"Karfreitags-Debatte": Evangelische Kirche kritisiert fehlende Einbindung
Die Evangelische Kirche in Österreich kritisiert die rechtliche Vorgangsweise im Streit um den Karfreitag als arbeitsfreien Tag und fürchtet den Verlust des für Protestanten wichtigen Feiertages. Das unterstrich der evangelische Synodenpräsident Peter Krömer in einer Stellungnahme gegenüber dem Evangelischen Pressedienst (epdö) am Dienstag. Er reagierte damit auf die Entscheidung des Obersten Gerichtshofes (OGH) am Montag, die damit zusammenhängenden europarechtlichen Fragen durch den Europäischen Gerichtshof (EuGH) prüfen zulassen. Für die Beibehaltung der bestehenden Regelung, wonach der Karfreitag nur für evangelische und altkatholische Christen arbeitsfrei ist, hatte sich zuletzt auch Kardinal Christoph Schönborn im Interview mit der "Wiener Zeitung" ausgesprochen.
Auslöser für das Rechtsverfahren ist die Klage eines Mannes, der selbst ohne religiöses Bekenntnis ist, weil er am Karfreitag etwa im Gegensatz zu Protestanten arbeiten muss. Der Kläger begehrt, dass ihm für seine Arbeit am Karfreitag zusätzlich zum normalen Arbeitsentgelt auch das Feiertagsentgelt ausgezahlt wird, so wie das für evangelische Christen gelte, wenn diese den für sie arbeitsfreien Karfreitag nicht in Anspruch nehmen und trotzdem arbeiten. Der Kläger beruft sich dabei auf das Vorliegen einer angeblichen Diskriminierung, die er aus der Richtlinie der Europäischen Union über die Gleichbehandlung in Beschäftigung und Beruf aus Gründen der Religion ableitet.
Das Erstgericht wies die Klage ab, das Berufungsgericht gab der Berufung des Klägers Recht und sprach dem Kläger das begehrte Feiertagsentgelt zu. Weil in letzter Instanz der OGH jetzt Zweifel hat, ob die Sonderstellung für Angehörige der evangelischen Kirchen eine Diskriminierung des Klägers aus Gründen der Religion darstellt, habe man beschlossen, ein Vorabentscheidungsersuchen an den EuGH zu stellen, hieß es dazu am Montag seitens des Höchstgerichts. Das Verfahren vor dem OGH ist bis zum Einlangen der Vorabentscheidung des EuGH unterbrochen.

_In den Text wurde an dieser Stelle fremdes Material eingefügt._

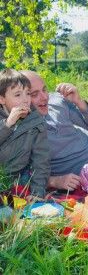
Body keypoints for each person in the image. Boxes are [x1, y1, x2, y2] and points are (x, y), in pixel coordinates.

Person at [0, 69, 50, 198]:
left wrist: (37, 193)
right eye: (17, 95)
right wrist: (7, 125)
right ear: (2, 99)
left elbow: (41, 161)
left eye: (28, 94)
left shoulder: (36, 122)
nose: (25, 100)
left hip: (16, 179)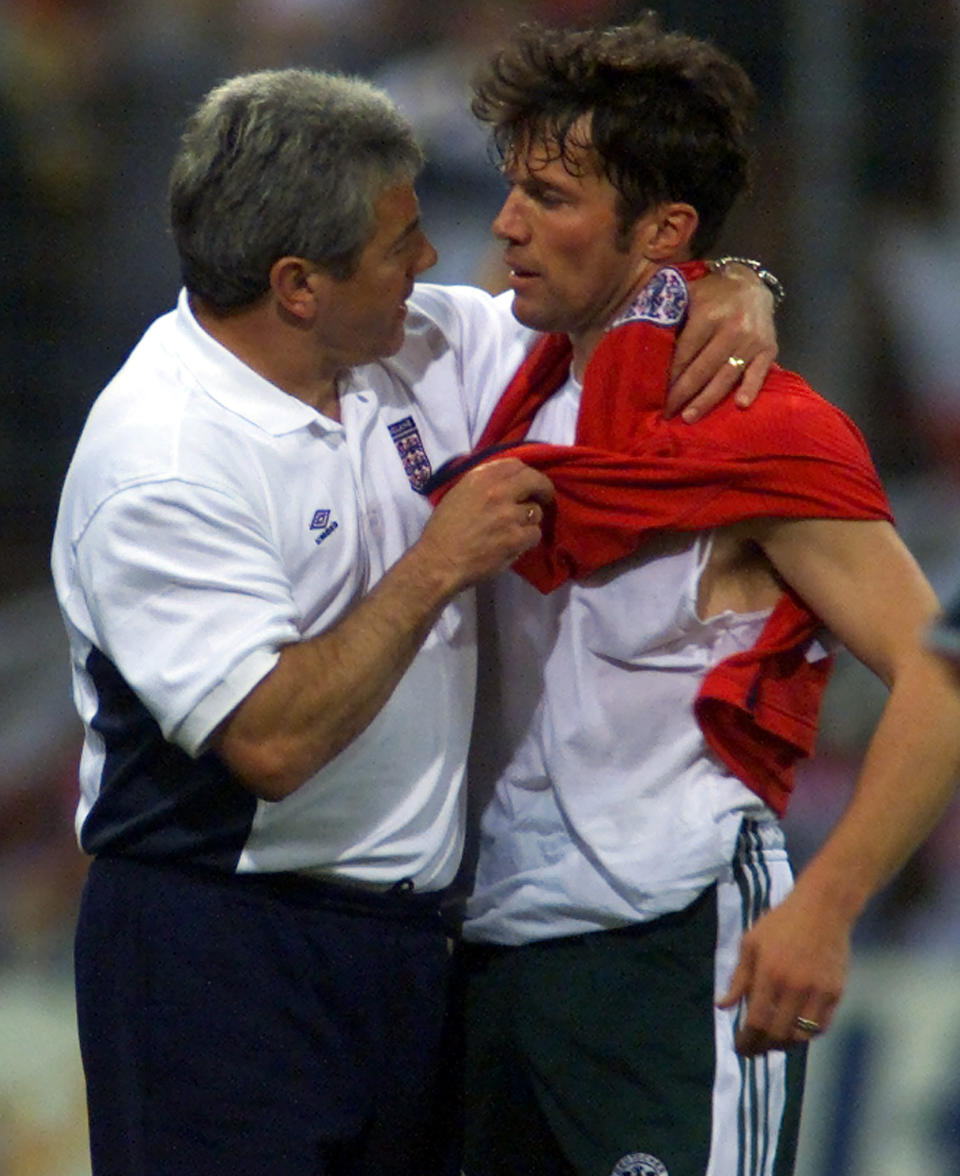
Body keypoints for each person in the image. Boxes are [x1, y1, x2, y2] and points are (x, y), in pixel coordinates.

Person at [50, 66, 780, 1175]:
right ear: (300, 284)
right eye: (400, 244)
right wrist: (437, 562)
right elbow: (273, 741)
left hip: (409, 951)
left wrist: (729, 280)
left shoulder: (406, 344)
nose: (433, 263)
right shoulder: (162, 461)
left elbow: (603, 300)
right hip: (221, 953)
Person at [433, 17, 960, 1176]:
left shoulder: (756, 426)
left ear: (664, 229)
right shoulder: (492, 383)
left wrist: (828, 903)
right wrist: (736, 275)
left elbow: (943, 671)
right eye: (513, 186)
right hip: (489, 956)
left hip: (673, 948)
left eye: (551, 196)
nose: (507, 223)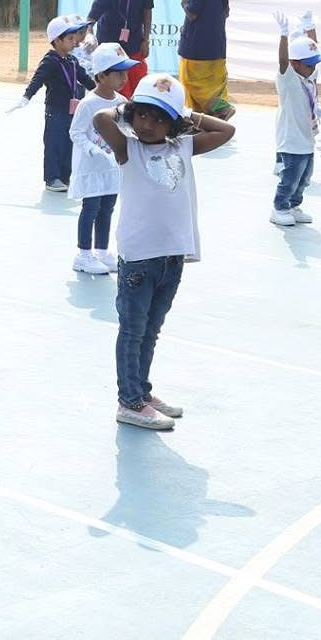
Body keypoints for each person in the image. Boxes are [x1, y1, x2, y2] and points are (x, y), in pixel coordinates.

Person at [92, 73, 235, 429]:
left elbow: (226, 131)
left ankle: (141, 391)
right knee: (133, 330)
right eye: (142, 115)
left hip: (172, 256)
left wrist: (186, 114)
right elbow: (100, 119)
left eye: (159, 118)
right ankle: (129, 401)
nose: (147, 124)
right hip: (139, 258)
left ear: (174, 124)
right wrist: (130, 108)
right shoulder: (129, 149)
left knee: (151, 329)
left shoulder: (183, 146)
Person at [70, 43, 135, 273]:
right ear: (101, 76)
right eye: (118, 73)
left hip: (112, 168)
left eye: (125, 72)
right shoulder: (88, 104)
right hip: (92, 168)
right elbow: (76, 132)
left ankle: (101, 251)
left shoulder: (121, 102)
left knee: (107, 208)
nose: (124, 78)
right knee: (91, 208)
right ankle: (83, 254)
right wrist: (93, 150)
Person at [16, 14, 96, 192]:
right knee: (54, 145)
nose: (74, 42)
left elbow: (86, 80)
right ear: (57, 41)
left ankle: (65, 177)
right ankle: (52, 179)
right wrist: (26, 97)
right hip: (56, 112)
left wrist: (102, 92)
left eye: (74, 37)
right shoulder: (50, 61)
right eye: (70, 38)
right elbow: (38, 79)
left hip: (72, 112)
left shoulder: (72, 60)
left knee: (69, 145)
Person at [270, 16, 321, 226]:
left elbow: (314, 49)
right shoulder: (288, 80)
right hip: (292, 141)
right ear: (295, 64)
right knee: (289, 179)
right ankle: (279, 208)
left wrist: (310, 28)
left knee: (304, 179)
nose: (314, 67)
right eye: (310, 64)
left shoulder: (309, 76)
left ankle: (293, 205)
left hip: (307, 140)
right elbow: (283, 62)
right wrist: (283, 35)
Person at [176, 0, 235, 117]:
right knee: (212, 86)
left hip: (197, 49)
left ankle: (222, 108)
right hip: (216, 47)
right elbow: (226, 13)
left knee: (193, 84)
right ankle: (207, 120)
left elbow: (192, 14)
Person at [86, 0, 153, 91]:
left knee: (140, 88)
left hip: (135, 43)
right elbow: (90, 20)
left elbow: (147, 12)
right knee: (121, 91)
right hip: (112, 49)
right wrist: (90, 36)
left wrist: (146, 40)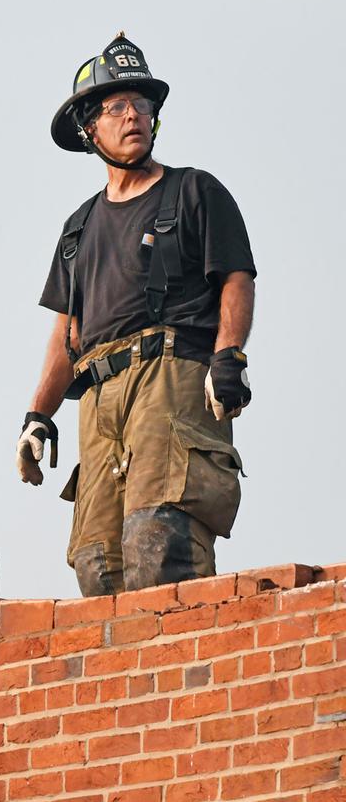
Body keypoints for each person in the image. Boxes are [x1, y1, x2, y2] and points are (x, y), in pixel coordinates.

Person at [17, 33, 256, 597]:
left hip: (170, 380)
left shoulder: (194, 191)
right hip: (98, 397)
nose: (133, 117)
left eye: (142, 105)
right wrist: (37, 416)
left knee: (159, 541)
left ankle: (185, 674)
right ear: (88, 129)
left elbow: (236, 279)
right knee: (97, 563)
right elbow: (65, 337)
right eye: (117, 107)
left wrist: (229, 357)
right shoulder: (77, 230)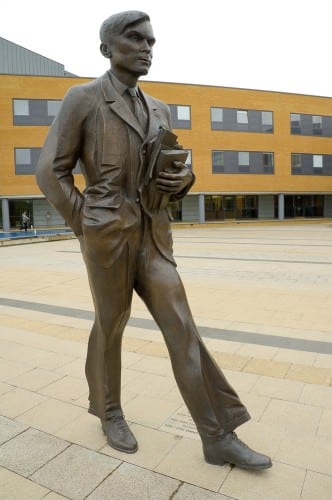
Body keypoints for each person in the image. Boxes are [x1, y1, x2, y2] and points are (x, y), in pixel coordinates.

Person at [36, 10, 271, 470]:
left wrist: (183, 177)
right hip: (108, 234)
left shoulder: (160, 108)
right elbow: (50, 170)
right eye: (136, 39)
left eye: (151, 41)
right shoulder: (83, 98)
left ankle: (217, 435)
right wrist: (87, 221)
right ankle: (109, 411)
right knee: (112, 323)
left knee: (182, 327)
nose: (147, 48)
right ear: (107, 49)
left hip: (154, 235)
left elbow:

"Beachtliche Rechtsschutzlücke"
Kritik an der Vorgangsweise kommt vom evangelischen Synodenpräsidenten: Mit der EuGH-Entscheidung werde jetzt über die Religionsausübung der Evangelischen an dem für sie sehr wichtigen und für ihren Glauben äußerst bedeutenden Feiertag entschieden, ohne dass die Evangelischen Kirchen in Österreich in diesem Verfahren auch nur gehört werden, wandte Krömer ein.
Es werde in einem Rechtsstreit eines Arbeitnehmers, der keiner Kirche oder Religionsgemeinschaft angehört, gegen dessen Arbeitgeber auf Ausbezahlung von Feiertagszuschlägen am Karfreitag "ohne Mitwirkung und ohne Anhörung der Evangelischen Kirchen in Europa" letztlich entschieden, ob die Evangelischen in Österreich und Europa jeweils als Minderheitskirche den für ihre Identität essenziellen Karfreitag als Feiertag feiern dürfen oder nicht. "Hier zeigt sich eine beachtliche Rechtsschutzlücke, die der gesamten Angelegenheit einen schalen Beigeschmack gibt", so der Synodenpräsident.
Die EuGH-Entscheidung könne Auswirkungen auf die Evangelischen in Österreich, aber auch europaweit auf alle evangelischen Minderheitskirchen haben, erklärte der im Zivilberuf als Rechtsanwalt tätige Krömer und hielt fest: "Als Konsequenz des Rechtsstreits könnte der für die Identität der Evangelischen wichtige Karfreitag als gesetzlicher Feiertag auch aufgehoben werden."